According to market research firm IDC the Business Analytics market is poised to reach $50.7B by 2016. With this type of growth, business analytics are now a significant line item on senior executives’ agendas.
In a recent article, Dan Vasset, program VP for IDC’s Business Analytics Solutions unit, stated, “Driven by the attention-grabbing headlines for big data, and more than three decades of evolutionary and revolutionary developments in technology…the business analytics software market has crossed the chasm into the mainstream mass market.”
Business Analytic software is divided into three primary segments:
- Data Warehousing Platform Software, which in 2011 grew the fastest at 15.2%
- Analytic Applications, which grew at 13.3%;
- And, Business Intelligence (BI) and Analytic Tools, which grew at 13.2%.
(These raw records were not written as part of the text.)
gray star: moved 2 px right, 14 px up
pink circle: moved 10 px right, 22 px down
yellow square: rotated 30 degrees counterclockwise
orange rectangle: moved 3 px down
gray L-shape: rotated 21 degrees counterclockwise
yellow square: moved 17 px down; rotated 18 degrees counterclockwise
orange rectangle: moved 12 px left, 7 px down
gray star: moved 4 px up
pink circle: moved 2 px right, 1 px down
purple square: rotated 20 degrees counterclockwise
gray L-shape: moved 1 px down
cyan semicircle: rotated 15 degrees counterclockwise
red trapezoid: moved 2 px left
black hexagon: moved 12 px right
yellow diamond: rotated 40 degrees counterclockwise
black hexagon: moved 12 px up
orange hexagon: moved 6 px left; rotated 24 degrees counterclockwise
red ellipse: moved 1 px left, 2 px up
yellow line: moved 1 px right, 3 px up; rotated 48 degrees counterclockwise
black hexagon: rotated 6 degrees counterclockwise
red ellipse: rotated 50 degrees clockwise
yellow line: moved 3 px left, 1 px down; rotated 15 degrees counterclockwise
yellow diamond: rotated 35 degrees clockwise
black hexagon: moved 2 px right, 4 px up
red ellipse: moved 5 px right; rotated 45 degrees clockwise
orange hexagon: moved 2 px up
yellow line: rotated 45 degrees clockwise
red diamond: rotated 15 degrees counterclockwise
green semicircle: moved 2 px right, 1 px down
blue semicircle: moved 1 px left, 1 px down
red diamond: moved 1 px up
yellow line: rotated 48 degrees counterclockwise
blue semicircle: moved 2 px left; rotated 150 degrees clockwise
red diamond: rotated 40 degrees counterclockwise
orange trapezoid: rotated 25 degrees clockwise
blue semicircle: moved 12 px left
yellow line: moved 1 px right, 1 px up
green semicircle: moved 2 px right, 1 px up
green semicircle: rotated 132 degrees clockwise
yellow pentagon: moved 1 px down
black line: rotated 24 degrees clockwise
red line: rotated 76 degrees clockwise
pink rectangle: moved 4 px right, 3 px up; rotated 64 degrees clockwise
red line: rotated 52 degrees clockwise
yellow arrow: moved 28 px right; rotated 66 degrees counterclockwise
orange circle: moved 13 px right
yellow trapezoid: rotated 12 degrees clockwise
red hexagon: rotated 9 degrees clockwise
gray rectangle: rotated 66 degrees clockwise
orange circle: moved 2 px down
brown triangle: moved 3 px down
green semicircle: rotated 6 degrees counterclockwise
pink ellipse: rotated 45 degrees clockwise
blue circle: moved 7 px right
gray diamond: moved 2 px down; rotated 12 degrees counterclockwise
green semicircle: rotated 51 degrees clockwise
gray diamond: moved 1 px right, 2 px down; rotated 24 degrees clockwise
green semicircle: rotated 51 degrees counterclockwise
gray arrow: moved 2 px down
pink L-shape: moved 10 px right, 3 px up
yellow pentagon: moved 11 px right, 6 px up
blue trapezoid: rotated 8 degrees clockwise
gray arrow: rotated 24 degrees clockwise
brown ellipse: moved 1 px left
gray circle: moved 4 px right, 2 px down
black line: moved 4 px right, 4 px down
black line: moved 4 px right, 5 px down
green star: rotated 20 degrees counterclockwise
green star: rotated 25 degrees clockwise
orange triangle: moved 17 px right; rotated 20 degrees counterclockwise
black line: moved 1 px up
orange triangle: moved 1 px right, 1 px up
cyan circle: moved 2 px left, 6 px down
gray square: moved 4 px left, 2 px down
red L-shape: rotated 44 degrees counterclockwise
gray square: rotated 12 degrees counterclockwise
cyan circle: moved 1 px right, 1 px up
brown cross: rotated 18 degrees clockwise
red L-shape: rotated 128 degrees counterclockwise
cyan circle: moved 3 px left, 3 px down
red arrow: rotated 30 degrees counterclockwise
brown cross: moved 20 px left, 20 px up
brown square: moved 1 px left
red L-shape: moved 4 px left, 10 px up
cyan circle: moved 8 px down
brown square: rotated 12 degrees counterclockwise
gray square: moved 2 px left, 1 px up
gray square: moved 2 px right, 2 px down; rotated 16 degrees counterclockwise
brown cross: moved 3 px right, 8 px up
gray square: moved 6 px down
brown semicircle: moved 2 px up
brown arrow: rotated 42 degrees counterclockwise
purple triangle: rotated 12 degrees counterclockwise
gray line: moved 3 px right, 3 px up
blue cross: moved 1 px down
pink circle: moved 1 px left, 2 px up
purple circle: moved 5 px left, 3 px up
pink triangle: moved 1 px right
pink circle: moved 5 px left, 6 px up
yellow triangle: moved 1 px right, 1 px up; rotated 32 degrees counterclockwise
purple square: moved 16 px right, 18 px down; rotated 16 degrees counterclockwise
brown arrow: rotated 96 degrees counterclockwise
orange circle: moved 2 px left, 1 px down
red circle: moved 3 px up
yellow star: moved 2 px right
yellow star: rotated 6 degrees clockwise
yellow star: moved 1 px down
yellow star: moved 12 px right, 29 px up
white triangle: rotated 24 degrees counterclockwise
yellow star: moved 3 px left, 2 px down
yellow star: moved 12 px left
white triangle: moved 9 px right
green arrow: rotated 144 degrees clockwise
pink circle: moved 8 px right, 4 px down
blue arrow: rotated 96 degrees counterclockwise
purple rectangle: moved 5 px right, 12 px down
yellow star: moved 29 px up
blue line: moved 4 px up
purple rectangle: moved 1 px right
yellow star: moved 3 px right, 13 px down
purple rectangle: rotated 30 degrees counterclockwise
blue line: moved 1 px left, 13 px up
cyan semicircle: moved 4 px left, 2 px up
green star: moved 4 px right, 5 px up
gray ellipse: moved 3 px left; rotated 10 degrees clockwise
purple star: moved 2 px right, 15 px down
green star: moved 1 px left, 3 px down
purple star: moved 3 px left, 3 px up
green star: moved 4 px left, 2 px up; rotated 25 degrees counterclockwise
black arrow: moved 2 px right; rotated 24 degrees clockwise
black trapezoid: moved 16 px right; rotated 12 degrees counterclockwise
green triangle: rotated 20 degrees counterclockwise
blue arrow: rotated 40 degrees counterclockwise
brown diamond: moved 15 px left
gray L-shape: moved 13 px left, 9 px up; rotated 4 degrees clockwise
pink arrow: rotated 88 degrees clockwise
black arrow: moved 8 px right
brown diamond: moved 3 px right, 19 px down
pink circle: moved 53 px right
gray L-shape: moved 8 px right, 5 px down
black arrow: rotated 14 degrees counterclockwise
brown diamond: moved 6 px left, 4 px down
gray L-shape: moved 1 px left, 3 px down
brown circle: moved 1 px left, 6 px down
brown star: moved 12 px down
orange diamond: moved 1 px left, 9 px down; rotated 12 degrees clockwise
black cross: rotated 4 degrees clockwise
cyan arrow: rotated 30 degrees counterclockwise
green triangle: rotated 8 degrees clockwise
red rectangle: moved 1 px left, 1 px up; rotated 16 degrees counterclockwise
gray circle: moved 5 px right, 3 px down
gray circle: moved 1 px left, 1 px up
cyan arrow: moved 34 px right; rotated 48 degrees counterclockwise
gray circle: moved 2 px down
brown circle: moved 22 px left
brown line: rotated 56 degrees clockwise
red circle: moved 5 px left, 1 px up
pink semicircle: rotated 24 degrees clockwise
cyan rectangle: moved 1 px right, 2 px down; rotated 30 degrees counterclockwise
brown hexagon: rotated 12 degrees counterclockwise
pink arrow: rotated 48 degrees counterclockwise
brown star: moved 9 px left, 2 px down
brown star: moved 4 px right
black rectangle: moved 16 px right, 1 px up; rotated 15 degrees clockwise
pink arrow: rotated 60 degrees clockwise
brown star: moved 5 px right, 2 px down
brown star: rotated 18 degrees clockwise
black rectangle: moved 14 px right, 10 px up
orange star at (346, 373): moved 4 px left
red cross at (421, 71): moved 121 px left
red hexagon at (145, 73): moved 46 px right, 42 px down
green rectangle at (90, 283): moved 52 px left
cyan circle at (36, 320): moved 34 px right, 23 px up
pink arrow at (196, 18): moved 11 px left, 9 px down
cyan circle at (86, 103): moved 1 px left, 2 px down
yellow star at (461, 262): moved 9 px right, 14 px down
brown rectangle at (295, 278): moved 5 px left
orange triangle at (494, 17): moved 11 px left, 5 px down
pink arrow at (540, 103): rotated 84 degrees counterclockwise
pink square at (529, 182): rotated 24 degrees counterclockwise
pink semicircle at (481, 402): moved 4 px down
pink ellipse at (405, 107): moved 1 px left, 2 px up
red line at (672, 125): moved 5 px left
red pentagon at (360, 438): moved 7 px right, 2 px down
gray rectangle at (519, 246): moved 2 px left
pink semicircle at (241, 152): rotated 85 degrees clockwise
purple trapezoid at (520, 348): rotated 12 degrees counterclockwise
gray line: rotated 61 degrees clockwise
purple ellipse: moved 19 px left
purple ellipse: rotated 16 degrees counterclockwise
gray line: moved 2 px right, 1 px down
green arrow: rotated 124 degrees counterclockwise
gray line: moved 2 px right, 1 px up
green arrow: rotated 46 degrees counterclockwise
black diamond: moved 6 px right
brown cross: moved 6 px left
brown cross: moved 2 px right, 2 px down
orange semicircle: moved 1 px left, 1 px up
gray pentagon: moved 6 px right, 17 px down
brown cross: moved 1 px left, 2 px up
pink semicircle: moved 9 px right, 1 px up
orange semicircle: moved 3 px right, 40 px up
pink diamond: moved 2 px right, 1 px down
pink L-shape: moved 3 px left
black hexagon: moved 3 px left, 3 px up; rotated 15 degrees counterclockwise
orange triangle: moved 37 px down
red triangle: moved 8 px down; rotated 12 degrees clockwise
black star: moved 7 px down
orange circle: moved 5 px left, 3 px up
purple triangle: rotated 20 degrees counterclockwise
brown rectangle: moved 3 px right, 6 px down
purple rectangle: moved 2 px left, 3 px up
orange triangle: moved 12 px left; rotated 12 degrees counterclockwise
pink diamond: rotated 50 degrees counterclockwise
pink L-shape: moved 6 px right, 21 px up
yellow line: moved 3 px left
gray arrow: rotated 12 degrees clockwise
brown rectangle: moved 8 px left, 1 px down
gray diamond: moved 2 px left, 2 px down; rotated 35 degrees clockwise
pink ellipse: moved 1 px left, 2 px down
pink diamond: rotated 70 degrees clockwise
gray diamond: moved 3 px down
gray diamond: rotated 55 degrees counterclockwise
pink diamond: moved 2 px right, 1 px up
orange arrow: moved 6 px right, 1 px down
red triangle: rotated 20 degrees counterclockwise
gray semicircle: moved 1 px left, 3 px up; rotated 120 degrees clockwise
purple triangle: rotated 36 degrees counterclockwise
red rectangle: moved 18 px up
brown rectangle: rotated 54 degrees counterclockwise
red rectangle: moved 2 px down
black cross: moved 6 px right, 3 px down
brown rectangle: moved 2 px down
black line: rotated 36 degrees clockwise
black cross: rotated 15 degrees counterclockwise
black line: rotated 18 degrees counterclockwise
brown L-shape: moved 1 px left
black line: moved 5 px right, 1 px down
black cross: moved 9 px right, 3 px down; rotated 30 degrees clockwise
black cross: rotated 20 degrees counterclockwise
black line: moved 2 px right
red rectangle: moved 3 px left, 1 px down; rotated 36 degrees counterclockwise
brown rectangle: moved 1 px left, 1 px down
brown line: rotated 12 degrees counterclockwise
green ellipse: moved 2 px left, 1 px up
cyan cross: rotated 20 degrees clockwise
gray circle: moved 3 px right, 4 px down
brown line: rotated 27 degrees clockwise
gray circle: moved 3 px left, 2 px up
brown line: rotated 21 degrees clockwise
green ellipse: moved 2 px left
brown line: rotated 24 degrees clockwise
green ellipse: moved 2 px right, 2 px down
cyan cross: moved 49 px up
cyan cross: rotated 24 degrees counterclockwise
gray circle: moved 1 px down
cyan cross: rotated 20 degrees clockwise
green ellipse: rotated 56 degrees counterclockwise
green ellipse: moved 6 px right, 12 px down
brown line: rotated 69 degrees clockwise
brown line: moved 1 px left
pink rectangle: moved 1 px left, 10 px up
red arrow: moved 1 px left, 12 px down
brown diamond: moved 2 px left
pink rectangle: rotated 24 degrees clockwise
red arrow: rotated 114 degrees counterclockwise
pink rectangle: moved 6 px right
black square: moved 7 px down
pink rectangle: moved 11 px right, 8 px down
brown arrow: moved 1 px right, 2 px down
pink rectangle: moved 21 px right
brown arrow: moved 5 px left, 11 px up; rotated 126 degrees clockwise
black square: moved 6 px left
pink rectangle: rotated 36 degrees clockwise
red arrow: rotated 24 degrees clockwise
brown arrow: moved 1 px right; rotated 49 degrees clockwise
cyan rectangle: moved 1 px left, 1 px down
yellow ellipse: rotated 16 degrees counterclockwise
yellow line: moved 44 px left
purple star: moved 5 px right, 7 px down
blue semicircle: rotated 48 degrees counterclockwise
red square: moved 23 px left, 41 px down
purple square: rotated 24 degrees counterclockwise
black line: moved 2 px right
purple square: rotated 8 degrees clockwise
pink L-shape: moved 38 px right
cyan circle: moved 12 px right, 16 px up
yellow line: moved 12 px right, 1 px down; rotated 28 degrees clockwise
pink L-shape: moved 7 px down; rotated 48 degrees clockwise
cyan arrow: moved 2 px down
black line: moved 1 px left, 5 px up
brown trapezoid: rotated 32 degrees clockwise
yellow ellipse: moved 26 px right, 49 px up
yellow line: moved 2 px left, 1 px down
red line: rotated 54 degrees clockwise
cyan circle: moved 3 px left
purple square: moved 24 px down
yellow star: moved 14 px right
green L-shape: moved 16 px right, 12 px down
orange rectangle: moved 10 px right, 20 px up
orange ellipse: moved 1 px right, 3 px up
This growth has caught the eye of many businesses that were previously uninterested what the technology could offer. One type of BI and Analytic tool is Predictive Analytics. Predictive Analytics, according to PredictiveAnalyticsWorld.com is, “a BI technology that produces a predictive score for each customer or other organizational unit.”
According to Anthony Perez, director of Business Strategy for the Orlando Magic NBA team said that using predictive analytic models to predict games that would oversell or undersell the box office was able to adjust prices to maximize attendance and profits.
“This season we had the largest ticket revenue in the history of our franchise, and we played on 34 games of the 45-game season due to the lockout,” Perez said.
Predictive analytics can play an essential piece of a company’s success, like it did for the Orlando Magic basketball team; however, analytics are not something to take on blithely. Before you cannonball on in, read about some best practices:
Make a (Small) Business Case
- Identify a clear business problem you are trying to solve. Start small here, by choosing a low risk business process to optimize. Some good places to start are customer support/retention and user experience.
- These may seem insignificant to the bottom line, however with analytics they have the potential to be impactful.
Your Very Own Business Champion
- The support of a business-decision maker or executive sponsor is fundamental to the success of the project.
An Easy Win
- Find a business process analytics can demonstrate value by producing measurable results. These results build credibility; you don’t want to lose the battle before you begin the war.
- Hire a trained analyst who has the expertise to develop and apply a model to a business problem, while determining the right data feeds. Their expertise will not only provide a confident plan, but also prevent the project from failing.
Know Your Data
- Ensure you have not only enough data, this means enough historical data and enough granularities in the data to feed your planned model.
Prepare Your Data
- Data prep issues can quickly put a project off track. Everyone is ashamed of their data state, but the data that matters is usually in okay shape. So don’t wait for your data to become picture perfect, clean up what’s important and the rest will follow.
- Once you get the first model right, the next is significantly less expensive to model – assuming you’re using the same data. If you aren’t don’t worry too much – with experience comes knowledge and the more you build the quicker the process becomes.
Talk the Business Talk
- Data visualization will be the best way to display your results to your audience.
- Take for example Brian Jones, Director of Countermeasures and Performance Evaluations at the Office of Inspector General within the U.S. Post Office. He wanted to use analytics to determine fraudulent healthcare claims. On his first attempt, Jones sent out a spreadsheet – which was mostly ignored by the investigators. Next, Jones hired a consultant to assist with modeling the data. Using a web based interactive heat map, the GUI represented contracts as circles denoting the biggest costs and highest fraud risk. It caught on and investigators deemed Jones’ information as credible and valuable to their roles.
Predictive analytics are initially costly, requiring a substantial investment up front; however, even small projects can produce a significant return-on-investment. They also can cause concern that the model is designed to take over decision making, but these predictions must be viewed as judgment support integrated in the process how the end user decides.
When your business does decide to “join the hype” be sure to follow the aforementioned best practices to reduce risk. “The risks are high, but so are the rewards. Take it to the end. Be successful and act on what you learn,” says Anne Robinson from Informs.